I was on the verge of buying a new camera. I own and enjoy an Olympus OM-D E-M5 of 16 megapixels. Earlier this week I glanced at a National Camera Exchange add in my local newspaper. I saw that there were cameras of up to 24 MP some of which were significantly less expensive that my Olympus. I started to think maybe I should move up to a camera with more megapixels. I could trade in my Olympus and lenses that I bought at National Camera and are only eight months old, and National Camera has a President’s sale this Monday. Maybe I could get new equipment without having to spend a lot.
I decided that before making a decision, I should do some research on how megapixel size affects image quality. I did a Google search. The first item I looked at was an article by Ken Rockwell titled The Megapixel Myth. Rockwell’s article left me in no doubt that I do not need a camera with more megapixels in order to improve my images. Good tone and color and focus are more important, and megapixel size doesn’t mean much.
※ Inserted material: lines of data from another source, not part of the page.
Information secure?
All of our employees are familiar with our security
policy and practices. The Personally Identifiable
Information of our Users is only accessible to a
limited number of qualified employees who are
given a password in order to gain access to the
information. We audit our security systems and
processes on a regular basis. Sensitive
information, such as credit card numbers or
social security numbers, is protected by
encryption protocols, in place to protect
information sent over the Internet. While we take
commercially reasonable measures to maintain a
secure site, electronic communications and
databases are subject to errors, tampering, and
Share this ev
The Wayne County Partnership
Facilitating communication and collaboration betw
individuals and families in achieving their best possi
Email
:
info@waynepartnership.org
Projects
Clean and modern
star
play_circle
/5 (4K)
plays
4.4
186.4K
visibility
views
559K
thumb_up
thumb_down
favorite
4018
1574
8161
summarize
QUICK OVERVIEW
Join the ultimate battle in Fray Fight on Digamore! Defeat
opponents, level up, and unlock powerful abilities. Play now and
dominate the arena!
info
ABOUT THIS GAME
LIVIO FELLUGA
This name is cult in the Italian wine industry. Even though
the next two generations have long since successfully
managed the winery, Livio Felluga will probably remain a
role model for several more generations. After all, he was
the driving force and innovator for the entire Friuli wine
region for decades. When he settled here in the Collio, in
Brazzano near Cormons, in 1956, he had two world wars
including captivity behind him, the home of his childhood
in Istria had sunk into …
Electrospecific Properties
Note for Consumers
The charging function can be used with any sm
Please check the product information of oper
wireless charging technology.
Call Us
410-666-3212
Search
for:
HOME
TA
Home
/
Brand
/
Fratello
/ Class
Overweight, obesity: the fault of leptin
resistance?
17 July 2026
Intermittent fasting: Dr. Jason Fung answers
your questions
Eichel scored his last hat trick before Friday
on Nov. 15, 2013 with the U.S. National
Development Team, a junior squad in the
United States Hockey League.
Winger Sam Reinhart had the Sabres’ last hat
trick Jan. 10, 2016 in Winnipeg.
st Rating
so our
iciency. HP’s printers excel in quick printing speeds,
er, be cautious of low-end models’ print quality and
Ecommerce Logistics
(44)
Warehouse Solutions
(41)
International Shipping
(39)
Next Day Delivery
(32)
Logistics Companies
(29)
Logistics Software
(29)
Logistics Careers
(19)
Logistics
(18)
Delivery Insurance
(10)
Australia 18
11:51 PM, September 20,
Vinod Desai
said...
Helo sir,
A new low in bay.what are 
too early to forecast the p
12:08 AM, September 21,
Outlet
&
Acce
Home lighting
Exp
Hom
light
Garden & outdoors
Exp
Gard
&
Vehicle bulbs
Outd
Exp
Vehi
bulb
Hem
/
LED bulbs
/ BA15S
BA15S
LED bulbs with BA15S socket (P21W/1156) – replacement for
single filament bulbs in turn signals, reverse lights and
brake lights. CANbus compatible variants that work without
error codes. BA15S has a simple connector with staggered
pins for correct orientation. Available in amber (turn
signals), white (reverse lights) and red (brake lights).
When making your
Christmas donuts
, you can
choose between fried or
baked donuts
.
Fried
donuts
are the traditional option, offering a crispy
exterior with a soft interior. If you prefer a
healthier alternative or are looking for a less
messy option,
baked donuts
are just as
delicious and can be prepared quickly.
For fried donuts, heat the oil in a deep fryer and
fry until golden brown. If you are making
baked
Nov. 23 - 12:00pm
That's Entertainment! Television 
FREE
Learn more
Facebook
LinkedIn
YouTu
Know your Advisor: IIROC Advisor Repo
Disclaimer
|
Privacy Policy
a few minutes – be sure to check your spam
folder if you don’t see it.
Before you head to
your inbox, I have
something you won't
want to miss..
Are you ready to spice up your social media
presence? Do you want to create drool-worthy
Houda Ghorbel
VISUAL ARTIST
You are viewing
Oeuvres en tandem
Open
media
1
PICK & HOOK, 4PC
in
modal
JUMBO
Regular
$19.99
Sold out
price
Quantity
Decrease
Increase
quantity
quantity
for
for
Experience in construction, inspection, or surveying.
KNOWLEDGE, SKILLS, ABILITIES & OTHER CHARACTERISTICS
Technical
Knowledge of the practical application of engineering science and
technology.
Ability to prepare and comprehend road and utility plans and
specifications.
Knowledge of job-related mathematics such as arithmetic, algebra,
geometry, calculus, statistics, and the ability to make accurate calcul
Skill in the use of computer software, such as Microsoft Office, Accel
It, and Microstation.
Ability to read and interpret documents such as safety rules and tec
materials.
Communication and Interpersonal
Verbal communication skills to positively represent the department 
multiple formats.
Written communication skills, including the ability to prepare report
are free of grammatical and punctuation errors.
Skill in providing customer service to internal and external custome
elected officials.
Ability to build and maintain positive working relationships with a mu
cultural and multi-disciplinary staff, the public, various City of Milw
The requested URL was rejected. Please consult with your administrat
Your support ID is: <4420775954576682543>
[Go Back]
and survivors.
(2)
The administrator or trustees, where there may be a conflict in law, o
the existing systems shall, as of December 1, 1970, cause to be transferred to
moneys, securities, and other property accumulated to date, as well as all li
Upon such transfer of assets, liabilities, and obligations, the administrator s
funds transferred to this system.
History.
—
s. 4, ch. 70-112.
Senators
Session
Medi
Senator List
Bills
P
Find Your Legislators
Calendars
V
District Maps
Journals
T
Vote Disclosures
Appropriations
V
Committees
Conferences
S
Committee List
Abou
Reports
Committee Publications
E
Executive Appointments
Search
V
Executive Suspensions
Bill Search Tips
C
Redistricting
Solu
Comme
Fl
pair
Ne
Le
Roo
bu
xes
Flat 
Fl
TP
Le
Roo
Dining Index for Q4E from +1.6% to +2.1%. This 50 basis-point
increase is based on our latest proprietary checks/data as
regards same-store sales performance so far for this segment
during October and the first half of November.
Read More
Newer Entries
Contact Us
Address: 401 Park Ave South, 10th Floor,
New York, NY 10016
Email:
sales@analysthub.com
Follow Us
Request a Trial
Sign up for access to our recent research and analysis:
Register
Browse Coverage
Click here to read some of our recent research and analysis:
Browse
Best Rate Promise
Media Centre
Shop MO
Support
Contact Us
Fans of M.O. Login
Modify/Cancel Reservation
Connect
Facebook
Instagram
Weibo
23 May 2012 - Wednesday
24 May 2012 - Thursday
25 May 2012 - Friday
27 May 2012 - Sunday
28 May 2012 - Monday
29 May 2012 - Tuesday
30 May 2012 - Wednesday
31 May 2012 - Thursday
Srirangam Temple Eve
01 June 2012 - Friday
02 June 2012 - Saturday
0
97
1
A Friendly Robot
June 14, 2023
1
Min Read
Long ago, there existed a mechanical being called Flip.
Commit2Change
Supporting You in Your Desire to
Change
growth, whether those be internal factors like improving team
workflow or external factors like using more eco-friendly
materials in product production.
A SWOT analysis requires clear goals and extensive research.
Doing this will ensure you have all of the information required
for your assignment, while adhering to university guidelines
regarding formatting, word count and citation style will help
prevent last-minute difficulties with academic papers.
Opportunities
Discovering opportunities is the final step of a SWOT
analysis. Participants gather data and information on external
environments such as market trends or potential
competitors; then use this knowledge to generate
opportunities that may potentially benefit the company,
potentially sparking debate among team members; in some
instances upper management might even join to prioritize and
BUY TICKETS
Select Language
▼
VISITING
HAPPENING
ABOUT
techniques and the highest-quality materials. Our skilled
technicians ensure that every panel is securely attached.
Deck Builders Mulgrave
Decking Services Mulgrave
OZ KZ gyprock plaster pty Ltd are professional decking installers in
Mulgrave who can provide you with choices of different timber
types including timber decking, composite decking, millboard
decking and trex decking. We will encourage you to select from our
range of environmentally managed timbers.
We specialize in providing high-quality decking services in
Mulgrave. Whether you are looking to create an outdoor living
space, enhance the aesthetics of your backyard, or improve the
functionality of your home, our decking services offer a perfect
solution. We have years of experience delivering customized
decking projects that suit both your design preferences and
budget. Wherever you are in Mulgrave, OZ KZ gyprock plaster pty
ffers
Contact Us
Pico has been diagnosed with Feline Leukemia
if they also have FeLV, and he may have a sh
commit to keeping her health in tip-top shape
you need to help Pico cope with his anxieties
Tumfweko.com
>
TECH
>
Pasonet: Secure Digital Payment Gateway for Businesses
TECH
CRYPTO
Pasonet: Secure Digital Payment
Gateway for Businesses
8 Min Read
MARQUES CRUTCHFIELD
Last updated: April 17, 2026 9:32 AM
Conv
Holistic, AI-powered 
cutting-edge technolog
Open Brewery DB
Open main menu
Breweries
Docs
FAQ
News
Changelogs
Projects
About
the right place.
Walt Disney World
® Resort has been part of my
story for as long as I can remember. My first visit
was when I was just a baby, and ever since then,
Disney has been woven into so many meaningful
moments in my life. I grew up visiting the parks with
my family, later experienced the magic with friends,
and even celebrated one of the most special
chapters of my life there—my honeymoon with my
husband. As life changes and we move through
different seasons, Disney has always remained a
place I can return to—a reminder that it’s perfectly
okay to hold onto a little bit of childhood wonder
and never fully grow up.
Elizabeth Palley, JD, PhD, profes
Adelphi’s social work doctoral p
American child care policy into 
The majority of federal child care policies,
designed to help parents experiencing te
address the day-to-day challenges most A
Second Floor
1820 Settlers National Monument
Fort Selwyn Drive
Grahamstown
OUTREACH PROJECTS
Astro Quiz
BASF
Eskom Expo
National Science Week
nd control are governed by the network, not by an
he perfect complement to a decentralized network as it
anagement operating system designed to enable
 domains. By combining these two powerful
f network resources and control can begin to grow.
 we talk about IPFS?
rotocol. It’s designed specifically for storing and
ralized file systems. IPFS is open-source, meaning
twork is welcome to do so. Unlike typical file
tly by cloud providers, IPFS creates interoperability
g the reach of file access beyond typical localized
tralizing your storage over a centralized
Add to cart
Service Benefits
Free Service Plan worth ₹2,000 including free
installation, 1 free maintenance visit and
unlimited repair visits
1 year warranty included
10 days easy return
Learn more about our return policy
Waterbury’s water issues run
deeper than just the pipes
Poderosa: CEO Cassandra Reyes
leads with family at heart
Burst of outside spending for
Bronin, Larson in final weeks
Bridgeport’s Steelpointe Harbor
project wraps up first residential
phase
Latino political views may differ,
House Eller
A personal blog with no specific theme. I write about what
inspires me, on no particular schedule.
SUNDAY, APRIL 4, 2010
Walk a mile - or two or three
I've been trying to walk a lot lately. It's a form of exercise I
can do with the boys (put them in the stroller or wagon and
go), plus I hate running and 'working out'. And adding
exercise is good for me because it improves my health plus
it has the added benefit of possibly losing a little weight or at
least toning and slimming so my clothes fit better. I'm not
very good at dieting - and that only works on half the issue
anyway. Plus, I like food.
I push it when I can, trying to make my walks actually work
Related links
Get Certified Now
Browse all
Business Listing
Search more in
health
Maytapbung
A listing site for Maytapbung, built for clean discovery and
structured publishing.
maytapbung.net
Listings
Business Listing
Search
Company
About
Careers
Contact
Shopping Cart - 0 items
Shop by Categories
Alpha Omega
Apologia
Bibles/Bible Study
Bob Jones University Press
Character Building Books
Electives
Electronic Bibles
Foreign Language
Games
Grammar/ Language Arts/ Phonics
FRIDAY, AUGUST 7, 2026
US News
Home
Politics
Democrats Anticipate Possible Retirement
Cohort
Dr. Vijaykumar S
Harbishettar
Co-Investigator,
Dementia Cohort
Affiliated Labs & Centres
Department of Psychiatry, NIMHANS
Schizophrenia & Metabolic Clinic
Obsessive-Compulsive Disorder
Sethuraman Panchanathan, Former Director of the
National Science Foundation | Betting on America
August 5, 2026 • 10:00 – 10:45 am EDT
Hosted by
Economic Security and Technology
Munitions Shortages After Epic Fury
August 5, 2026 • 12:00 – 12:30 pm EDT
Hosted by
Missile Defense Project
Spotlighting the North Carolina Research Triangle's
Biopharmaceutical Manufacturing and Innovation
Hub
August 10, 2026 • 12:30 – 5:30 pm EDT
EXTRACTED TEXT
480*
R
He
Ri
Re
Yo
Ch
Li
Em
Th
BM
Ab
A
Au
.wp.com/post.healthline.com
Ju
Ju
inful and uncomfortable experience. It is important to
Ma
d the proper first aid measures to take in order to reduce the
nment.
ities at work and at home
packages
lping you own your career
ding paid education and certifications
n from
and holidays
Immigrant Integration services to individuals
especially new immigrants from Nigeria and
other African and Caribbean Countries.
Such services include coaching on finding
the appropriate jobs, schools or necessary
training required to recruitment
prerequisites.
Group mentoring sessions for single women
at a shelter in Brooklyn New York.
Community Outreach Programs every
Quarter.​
Sharpness depends more on your photographic skill than the number of megapixels, because most people’s sloppy technique or subject motion blurs the image more than the width of a microscopic pixel.
Resolution (pixel count) has nothing to do with picture quality. Color and tone are far more important technically.
A clear image can be printed any size from any modern digital camera.
Rockwell goes into technical detail to back up the above statements. I was entirely convinced. I will not buy a new camera.